Excerpt to read:
HDFS CSV File Reader Input Adapter

Introduction

The TIBCO StreamBase® CSV File Reader For Apache HDFS is an embedded adapter that reads comma-separated value (CSV) files from a Hadoop Distributied File System resource.

An embedded adapter is an adapter that runs in the same process as StreamBase Server. The HDFS CSV File Reader reads records from a CSV file, creates tuples from these records, then sends these tuples to the operator downstream from it in its StreamBase application. A record typically consists of a line in the CSV file. If quoted, however, a record can span more than one line in the file.

The HDFS CSV File Reader is similar to an input stream that supplies its own input from a CSV file. As with an input stream, a schema needs to be specified for the HDFS CSV File Reader. The schema used by the HDFS CSV File Reader is specified in the Edit Schema tab of the Properties view in StreamBase Studio.

Note

When using the HDFS core libraries on Windows, you may see a console message similar to Failed to locate the winutils binary in the hadoop binary path. The Apache Hadoop project acknowledges that this is an error to be fixed in a future Hadoop release. In the meantime, you can either ignore the error message as benign, or you can download, build, and install the winutils executable as discussed on numerous Internet resources.

An embedded adapter that reads from a CSV file differs from an external data source, in that it consumes its input file as rapidly as it can. This means the rate at which it consumes records and produce tuples is governed only by the speed at which it can read records from the hadoop HDFS file system and create tuples from them. This would not typically be true of an external data source and it may not be the desired behaviour. A property of the HDFS CSV File Reader, Period, is used to govern the rate at which the HDFS CSV File Reader consumes records. The period is the amount of time that the HDFS CSV File Reader pauses between consuming records. That is, the HDFS CSV File Reader reads one record, processes it to completion, pauses for the specified period, and then reads another record.

The name of the CSV file is specified as a property of the HDFS CSV File Reader.

The size of a CSV file may be limited by practical considerations, and it may not be practical to provide the desired amount of data in a single file. One possible solution is to iterate over one CSV file a number of times, which is provided for by the Repeat property. If 0 is specified for Repeat, then the HDFS CSV File Reader iterates over the CSV file indefinitely.

The HDFS CSV File Reader allows you to specify a string that, when encountered in an incoming CSV field, will be translated into a null tuple field value. The default string is null, but you can specify any string in the NULL String property.

The HDFS CSV File Reader can read files compressed in the zip or gzip formats, automatically extracting the file to be read from the zip or gzip archive file. For this to work, the adapter requires the target file to have the extension .zip, .gz, or .bz2 file and expects to find exactly one CSV file inside each compressed file. This feature allows the adapter to read market data files provided by a market data vendor in compressed format, without needing to uncompress the files in advance.

The HDFS CSV File Reader considers lines starting with the number sign (#), also known the hash character, to be comments and discards them.

HDFS CSV File Reader Properties

This section describes the properties you can set for this adapter, using the various tabs of the Properties view in StreamBase Studio.

Information shown:
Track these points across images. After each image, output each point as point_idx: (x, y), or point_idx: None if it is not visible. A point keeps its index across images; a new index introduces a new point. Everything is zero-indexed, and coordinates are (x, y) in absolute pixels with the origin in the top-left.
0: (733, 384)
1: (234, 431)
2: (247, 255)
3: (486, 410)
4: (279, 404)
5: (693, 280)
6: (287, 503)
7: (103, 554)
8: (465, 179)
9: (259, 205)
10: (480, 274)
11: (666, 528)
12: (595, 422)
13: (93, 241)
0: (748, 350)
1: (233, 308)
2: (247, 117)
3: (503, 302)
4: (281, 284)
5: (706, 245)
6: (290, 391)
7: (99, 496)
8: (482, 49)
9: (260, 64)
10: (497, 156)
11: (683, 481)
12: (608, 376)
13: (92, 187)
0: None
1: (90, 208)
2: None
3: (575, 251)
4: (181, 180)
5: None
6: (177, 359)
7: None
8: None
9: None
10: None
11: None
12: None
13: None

Exercise aim: Continue the HDFS CSV File Reader documentation from its last sentence.

Task response:
In the tables in this section, the Property column shows each property name as found in the one or more adapter properties tabs of the Properties view for this adapter.

Use the StreamSQL names of the adapter's properties when using this adapter in a StreamSQL program with the APPLY JAVA statement, or when specifying properties for a CSV-to-stream container connection (which uses this adapter's technology).

General Tab

Name: Use this field to specify or change the component's name, which must be unique in the application. The name must contain only alphabetic characters, numbers, and underscores, and no hyphens or other special characters. The first character must be alphabetic or an underscore.

Adapter: A read-only field that shows the formal name of the adapter.

Class: A field that shows the fully qualified class name that implements the functionality of this adapter. Use this class name when loading the adapter in StreamSQL programs with the APPLY JAVA statement. You can right-click this field and select Copy from the context menu to place the full class name in the system clipboard.

Start with application: If this field is set to Yes or to a module parameter that evaluates to true, an instance of this adapter starts as part of the containing StreamBase Server. If this field is set to No or to a module parameter that evaluates to false, the adapter is loaded with the server, but does not start until you send an sbadmin resume command, or until you start the component with StreamBase Manager. With this option set to No or false, the adapter does not start even if the application as a whole is suspended and later resumed. The recommended setting is selected by default.

Enable Error Output Port: Select this check box to add an Error Port to this component. In the EventFlow canvas, the Error Port shows as a red output port, always the last port for the component. See Using Error Ports and Error Streams to learn about Error Ports.

Description: Optionally enter text to briefly describe the component's purpose and function. In the EventFlow canvas, you can see the description by pressing Ctrl while the component's tooltip is displayed.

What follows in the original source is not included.